Turín fue decisivo porque desde allí pudiste apreciar la compleja evolución de la realidad social italiana de esa época, la plena Guerra Fría. Allí, además de Getto, tuviste a una pléyade grandiosa de profesores, Giorgio Melchiori, Ladislao Mittner, Sergio Lupi, Franco Venturi y, en fin, Cesare Cases, a quien ya mencioné, y al gran Leonello Vincenti, quien dirigió tu investigación doctoral que daría pie luego al Mito habsbúrguico. La capital del Piamonte, cuna de Antonio Gramsci y otro gran amigo tuyo, Norberto Bobbio, fue el observatorio privilegiado para que pudieras revalorar la importancia literaria de Trieste, donde vivían o habían vivido grandes figuras de las letras italianas como Italo Svevo, Roberto Bazlen, Gianni Stuparich, Pier Antonio Quarantotti Gambini, Umberto Saba y tus cercanos Anita Pittoni, Giorgio Voghera y tu entrañable maestro en las letras y la vida, el poeta Biagio Marin, con quien cruzaste una correspondencia maravillosa a partir de 1958, reunida este año para la editorial Garzanti con un título que plasma a la perfección tu generosidad y que retomo para decírtelo a ti, querido Claudio, Ti devo tanto di ciò che sono.

Egregio Professore, Carissimo Claudio Magris de Grisogno: te debo mucho de lo que soy, en virtud de tu influencia debo las mejores cosas que me han pasado en la vida, como traducir muchos de tus textos periodísticos de Il Corriere della Sera a cuatro manos con María Teresa Meneses, haber quedado hechizado por la fascinación de la Viena moderna, la literatura austriaca, las letras en alemán y el espacio cultural y geográfico danubiano, haberme animado a vivir en y viajar por Austria, Hungría, Eslovenia, Croacia, Eslovaquia y por supuesto la amadísima Trieste, donde me hospedé casi siempre en la Via del Lazzaretto Vecchio, una calle que debe resultar también entrañable para ti y para Jole Zanetti.
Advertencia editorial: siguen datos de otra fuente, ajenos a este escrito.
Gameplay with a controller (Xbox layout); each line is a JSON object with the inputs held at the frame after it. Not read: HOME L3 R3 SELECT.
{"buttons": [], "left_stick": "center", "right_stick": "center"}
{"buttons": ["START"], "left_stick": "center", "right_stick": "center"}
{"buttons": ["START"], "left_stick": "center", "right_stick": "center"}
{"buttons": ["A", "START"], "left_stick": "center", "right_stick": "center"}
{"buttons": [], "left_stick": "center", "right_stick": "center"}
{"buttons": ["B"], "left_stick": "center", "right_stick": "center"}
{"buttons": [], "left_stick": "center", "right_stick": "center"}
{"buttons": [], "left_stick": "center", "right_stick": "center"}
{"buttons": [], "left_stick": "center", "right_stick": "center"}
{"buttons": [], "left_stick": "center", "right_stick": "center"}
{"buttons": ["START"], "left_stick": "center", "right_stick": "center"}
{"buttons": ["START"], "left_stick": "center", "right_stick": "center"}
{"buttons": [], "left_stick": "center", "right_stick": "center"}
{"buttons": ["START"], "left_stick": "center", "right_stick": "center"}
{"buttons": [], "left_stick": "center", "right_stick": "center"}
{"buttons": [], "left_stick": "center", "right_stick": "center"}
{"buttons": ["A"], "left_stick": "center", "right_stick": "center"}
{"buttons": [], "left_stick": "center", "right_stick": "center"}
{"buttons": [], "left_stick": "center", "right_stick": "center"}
Estoy totalmente feliz al volver a verte, celebro por completo que esta Feria te reconozca con uno de los premios más importantes de México y me siento el más afortunado del mundo al ser tu contemporáneo.

*Texto preparado para la mesa de homenaje “Amigos de Claudio Magris”, celebrada hoy, 30 de noviembre de 2014, en la Feria Internacional del Libro de Guadalajara.